* _Source extract_
3 hours seems very common among contemporary committed C Jews of my acquaintance. Given C's origin in Germany, it even makes historical sense.
Growing up in the 1960s and 1970s I agree that the clear the table w/o benching was a common approach among Jews who kept kosher at all. I even called it 'minhag America' (a term I wrongly thought I made up) and asked my rabbi why we were stuck with the rules based on where our ancestors came from instead of where we were living now. I can't remember his answer, so I'd have to say it wasn't memorable.
Miami Al, I've been thinking about your last two comments, and I must admit to wondering just how typical of Conservative Jews my particular (peculiar?) observance of kashrut is. I do try to wait three hours between fleishig/b'sari (meat or poultry) and dairy products. And I now buy only hechshered dairy products, though the Conservative rabbinate officially permits US dairy products without a hechsher, relying on the US Department of Agriculture's regulations regarding what animals' milk is permissible. Is that unusual for a Conservative Jew?
Before you get all excited, however, I must clarify that my decision to use hechshered dairy is location-dependent. Just as, in places in which kosher restaurants are not available, I eat in non-kosher restaurants but avoid eating meat, so, too, in places in which hechsher cheese is not available, I would certainly eat non-hechshered cheese.
One of the more interesting things I've learned from the "Keeping Kosher in a Non-Kosher World" shiurim/lecture series currently being taught by Rabbi Ethan Tucker at Mechon Hadar is that there's actually halachic precedent for my approach.
"תורת חטאת יז:ד, רמ"א, פולין, המאה הט"ז
...אמנם אם נשתמשו בו איסור צונן מותר להשתמש בו היתר צונן לכתחילה...ומכל מקום נראה לי דלכתחלה יש
להחמיר בעל ענין ובדיעבד שרי בכל ענין. ושעת הדחק כגון שנתאכסן בבית עכו"ם כדיעבד דמי.
Torat Hatat 17:4, Rema, Poland, 16th c.
… In the case of a plate used for cold non-kosher food, one would be allowed to place cold permitted food on it lekhathilah…Nonetheless, it seems to me that lekhathilah we should always be strict and bediavad we should always be lenient. And a pressing circumstance, like staying in the home of a non-Jew, is like bediavad."
"שו"ת נודע ביהודה מהדורה קמא - יורה דעה סימן לו
על דבר קאפע שאלין /ספלי קפה/ של אינם יהודים בקאפע הייזר /בבתי הקפה/ שלה. יפה הורה לאיסור שאין כאן שום
ספק ובודאי הם בני יומן שבכל שעה שותין מהם חלב של אינו יהודי...
ולהלכה למעשה בדרך באושפיזא שאין שם כלים אחרים מיחשב דיעבד אבל בעיר במקום שיש כלי יהודים ודאי אסור
ואם מערה מכלי ראשון אפילו דיעבד אסור.
Responsa Noda Biyehudah I YD #36
With respect to coffee mugs found in Gentile coffeehouses. You were right to rule strictly, there is no doubt here, they were certainly used in the past day since they are constantly used for Gentile milk…
As a practical ruling, when one is on the road and has no other utensils, that is a bediavad situation [and therefore it is permitted to drink out of such mugs if doing so would be permitted had the tea already been poured into them]. But when in a city, in a place where there are Jewish utensils, it is certainly forbidden…"
(Copied from Mechon Hadar source materials.)

* _Available data_
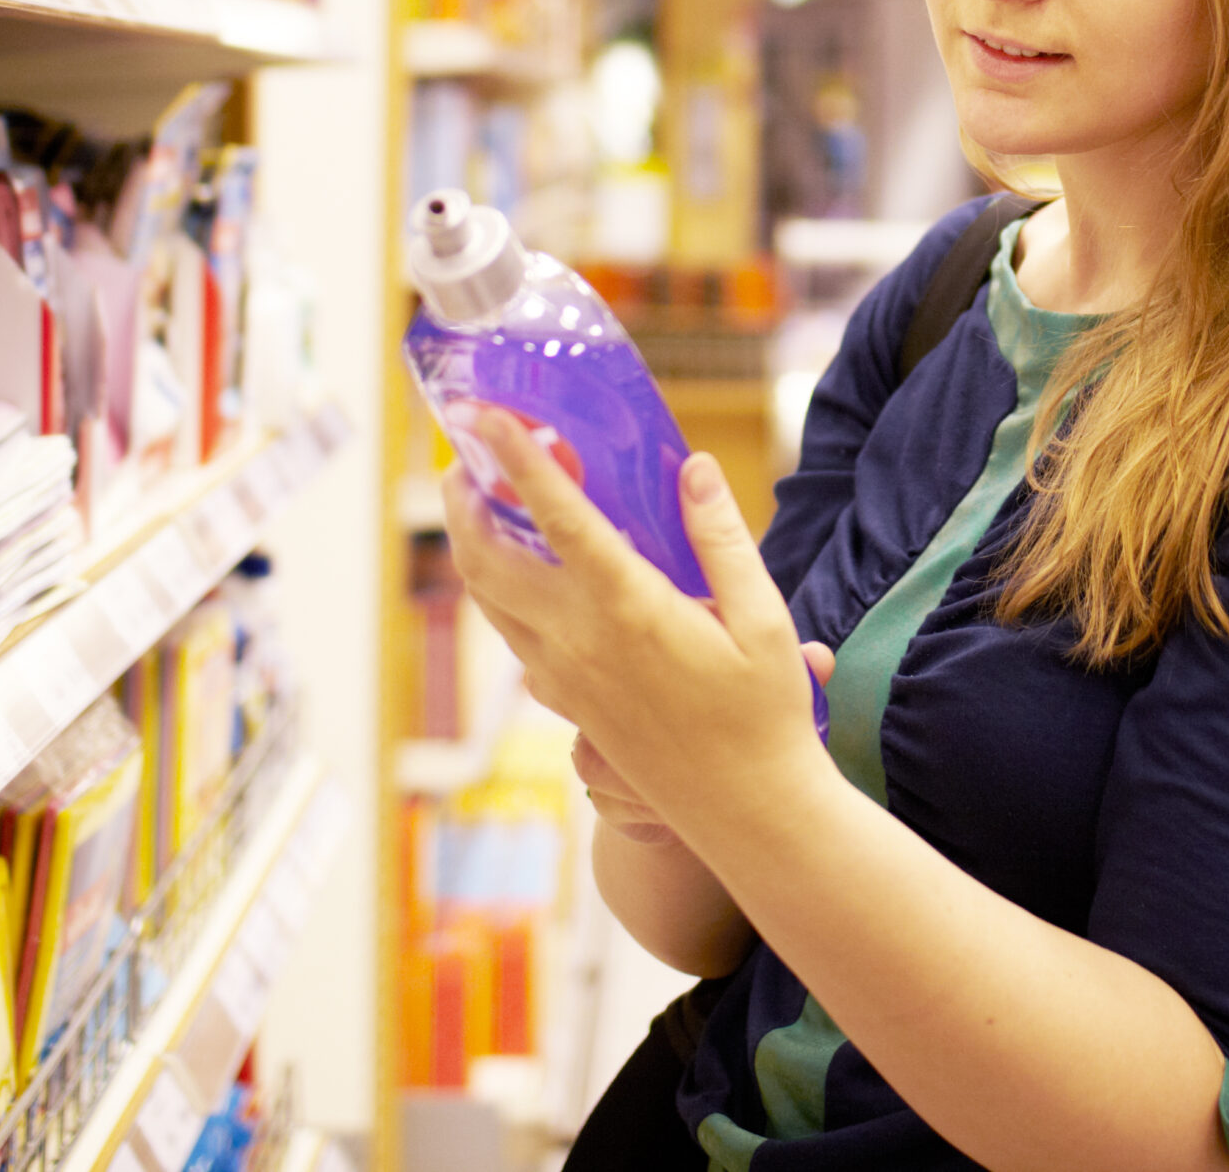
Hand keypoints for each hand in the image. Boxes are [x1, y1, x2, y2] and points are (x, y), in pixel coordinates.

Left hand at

* _Task requirements_
A – List every country named in the kashrut discussion.
B – Reproduce the part of the kashrut discussion starting at "Torat Hatat 17:4, Rema, Poland, 16th" and ending at "אפילו דיעבד אסור.".

* _Answers below_
A – Germany; the United States (given as "America" and "US"); Poland

B –
Torat Hatat 17:4, Rema, Poland, 16th c.
… In the case of a plate used for cold non-kosher food, one would be allowed to place cold permitted food on it lekhathilah…Nonetheless, it seems to me that lekhathilah we should always be strict and bediavad we should always be lenient. And a pressing circumstance, like staying in the home of a non-Jew, is like bediavad."
"שו"ת נודע ביהודה מהדורה קמא - יורה דעה סימן לו
על דבר קאפע שאלין /ספלי קפה/ של אינם יהודים בקאפע הייזר /בבתי הקפה/ שלה. יפה הורה לאיסור שאין כאן שום
ספק ובודאי הם בני יומן שבכל שעה שותין מהם חלב של אינו יהודי...
ולהלכה למעשה בדרך באושפיזא שאין שם כלים אחרים מיחשב דיעבד אבל בעיר במקום שיש כלי יהודים ודאי אסור
ואם מערה מכלי ראשון אפילו דיעבד אסור.